In a recent article, Short et al.[1] presented results from an interesting experiment on how financial incentives can potentially increase physical activity among American Indian adolescents, particularly those from the Choctaw Nation of Oklahoma. Adolescents were to be randomly assigned to one of two treatment groups; however, in the case of siblings, the authors made an exception to the randomization by assigning all siblings within a sibship to the same group. While we understand the desire to minimize potential contamination between siblings, this is a violation of the planned individual randomization.
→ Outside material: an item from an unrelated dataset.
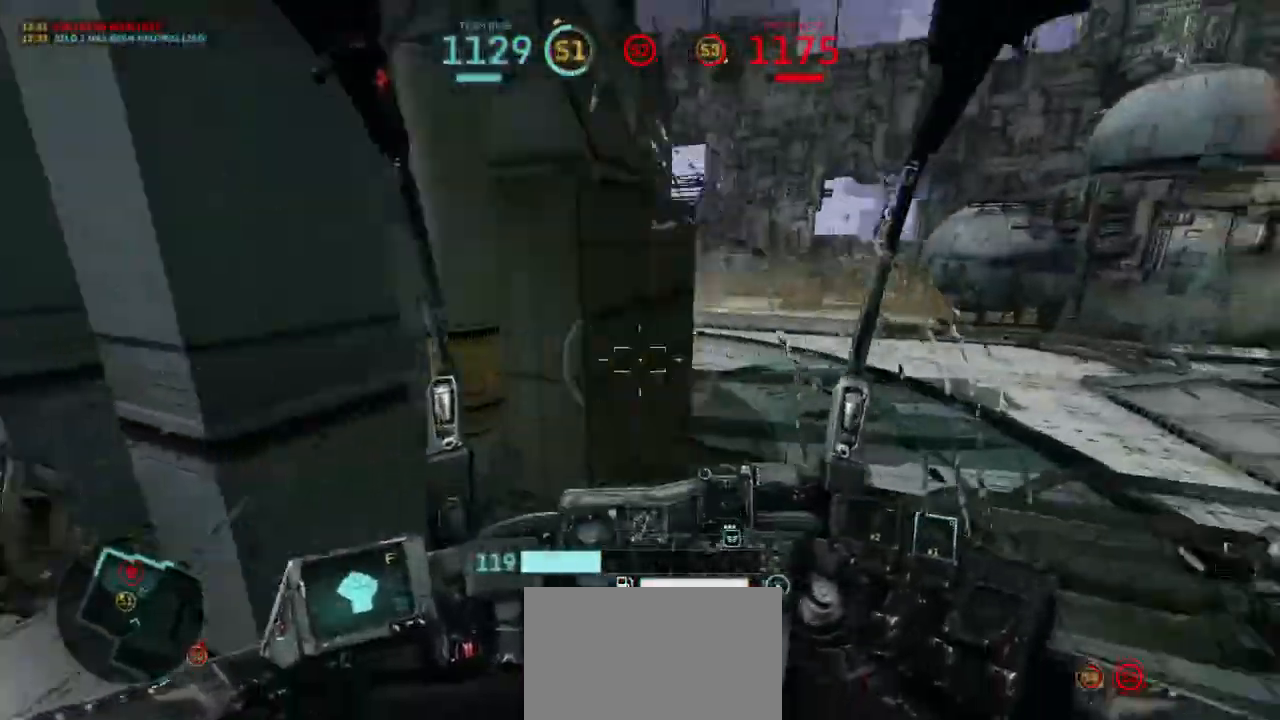
{"keys": ["a"], "mouse": [], "events": [[267, "a", "down"], [300, "d", "up"], [300, "shift", "down"], [333, "mouse_right", "down"], [433, "mouse_right", "up"], [467, "shift", "up"]]}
Rather, randomization occurred at the level of the family, and it should not be assumed that the siblings are independent subjects. Therefore, it is incorrect to analyze them as independent observations in a regression model [2] as Short et al initially did. Options are either to have only included one sibling from each family, or to account for this correlation in analysis, such as one does in cluster-randomized trials [3,4].

This issue of correlated data is common in many randomized experiments, including students within schools [5] and animals within litters [68]. A simplistic way to analyze such cases could be to either only include one observation from each cluster or use the mean of the cluster as the value for analysis, but a better is to include a random effect for the cluster. This way, one can retain all the information and account for the variability within and among clusters.

For this paper, Ms. Golzarri-Arroyo and Dr. Allison contacted the original authors who graciously supplied the raw data including identifiers for siblings (13 pairs) and did so in a timely fashion. We are also grateful for their prompt responses to our questions and for engaging in dialogue about their project.

To first verify the reproducibility of their results, we replicated the published analyses using t-tests and were able to obtain the original results with negligible discrepancies in Means and SD. We also noticed a typographical error in the second to last footnote of Table 1, which should read “Increase from baseline to end of Phase 1 within group, p<0.05”. The error was noted and a correction has since been issued.

We then performed corrected analyses by performing separate linear mixed models on each outcome. The mixed models included a random intercept for each family in order to account for clustering of outcomes among the 13 sib-pairs. In phase 1 (first 16 weeks) there were 6 sibling pairs in the standard payment group and 7 sibling pairs in the incentive payment group. In phase 2 (second 16 weeks) there were 4 and 5 sibling pairs in the standard and incentive payment groups, respectively. The number of participants was lower in phase 2 than phase 1 due to withdrawal from the study.

Fortunately, our results support the original conclusions and future readers can be assured by these results. The p-values from the results of both analyses are shown in Table 1, where the conclusions of significant results remain the same. There was a significant difference between groups on payments for exercise in both the original and revised analyses, where the treatment group received more payments than the control group in phase 1 (p<0.001 both analyses) and phase 2 (p = 0.043 originally, p = 0.044 revised). Also, in Phase 2, the treatment group had longer MVPA time per exercise sessions compared to the control group (p = 0.002 originally, p = 0.012 revised).